KAWASAN “KOTA MATI”! Malaysia Perang Narkoba di Perbatasan Kelantan–Thailand Menghancurkan Hidup Warga!. (Foto: redSVG)
Malaysia melancarkan operasi besar-besaran memerangi narkoba di perbatasan Kelantan–Thailand, dan dampaknya lebih dalam dari yang banyak orang kira. Upaya pengetatan keamanan untuk memotong jalur penyelundupan ternyata telah mengubah wilayah perbatasan yang dulu ramai menjadi “kota mati” yang sepi.
Dulu Ramai, Sekarang Sepi
Rantau Panjang, sebuah zona bebas bea di Kelantan hanya selemparan batu dari Sungai Golok di Thailand, dulu penuh pedagang dan pelajar yang menyeberang setiap hari. Kini, setelah Malaysia menutup dermaga ilegal dan memperketat pengawasan sejak akhir 2024, aktivitas warga nyaris hilang.
Pemilik toko mengatakan wilayah itu kini terasa seperti “kota mati”, setelah ratusan pelajar dan pembeli yang biasa datang ke sana hilang. Toko-toko yang dulu ramai kini banyak yang tutup, bahkan pelajar yang biasa menyeberang kini takut melintas tanpa jalur resmi.
Langkah Malaysia untuk Hentikan Narkoba
Malaysia membongkar dermaga-dermaga tak resmi di Sungai Golok yang selama ini menjadi titik penyelundupan narkoba, senjata, dan imigran ilegal. Aparat kini menindak siapapun yang menyeberang tanpa izin, termasuk menutup jalur-jalur informal yang dulu tak diawasi.
Hasilnya, penegakan hukum menunjukkan penurunan kasus dan sitaan narkoba signifikan, dengan ribuan penangkapan terkait narkoba sepanjang tahun.
Rencana Tembok Besar di Perbatasan?
Malaysia bahkan mempertimbangkan pembangunan tembok sepanjang puluhan kilometer di perbatasan untuk menghentikan penyelundupan sepenuhnya—walau proyek ini masih dalam pembahasan pemerintah dan belum jelas kapan dimulai.
Warga Lokal Terpuruk
Namun, langkah keras ini berdampak besar pada kehidupan masyarakat setempat. Warga di kedua sisi perbatasan menggantungkan hidup pada perdagangan kecil dan penyeberangan harian. Karena pengetatan, lapangan kerja serta pemasukan mereka makin sulit, dengan turun drastisnya jumlah pembeli dan turis lintas batas.
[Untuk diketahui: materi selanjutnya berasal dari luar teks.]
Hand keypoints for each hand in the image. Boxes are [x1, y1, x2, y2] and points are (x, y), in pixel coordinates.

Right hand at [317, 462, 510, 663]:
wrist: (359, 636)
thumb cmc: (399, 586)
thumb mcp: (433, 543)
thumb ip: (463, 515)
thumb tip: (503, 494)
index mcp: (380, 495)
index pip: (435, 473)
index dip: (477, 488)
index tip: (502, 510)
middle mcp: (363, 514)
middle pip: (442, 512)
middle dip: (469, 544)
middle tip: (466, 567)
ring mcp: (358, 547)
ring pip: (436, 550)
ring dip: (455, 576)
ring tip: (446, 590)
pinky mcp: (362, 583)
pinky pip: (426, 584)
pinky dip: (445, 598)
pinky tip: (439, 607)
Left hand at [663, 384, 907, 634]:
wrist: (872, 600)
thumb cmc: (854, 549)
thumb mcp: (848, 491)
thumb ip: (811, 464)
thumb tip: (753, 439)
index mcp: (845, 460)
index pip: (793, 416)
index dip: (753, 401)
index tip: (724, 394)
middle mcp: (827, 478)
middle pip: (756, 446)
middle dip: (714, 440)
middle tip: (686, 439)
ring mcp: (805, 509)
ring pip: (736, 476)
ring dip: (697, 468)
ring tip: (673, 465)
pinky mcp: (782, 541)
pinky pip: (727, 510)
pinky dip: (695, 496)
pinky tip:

Seorang pedagang nasi campur di Sungai Golok mengatakan, tanpa pelanggan dari Malaysia, usaha kecilnya hampir gulung tikar. Banyak warga berharap kebijakan yang lebih “fleksibel” agar tetap bisa hidup tanpa ancaman kriminal.
Persoalan Keamanan vs. Kehidupan Warga
Otoritas Thailand sebenarnya juga menyadari narkoba adalah masalah serius, namun mereka lebih berhati-hati terkait penutupan jalur informal karena itu sudah menjadi bagian dari kehidupan sehari-hari masyarakat setempat.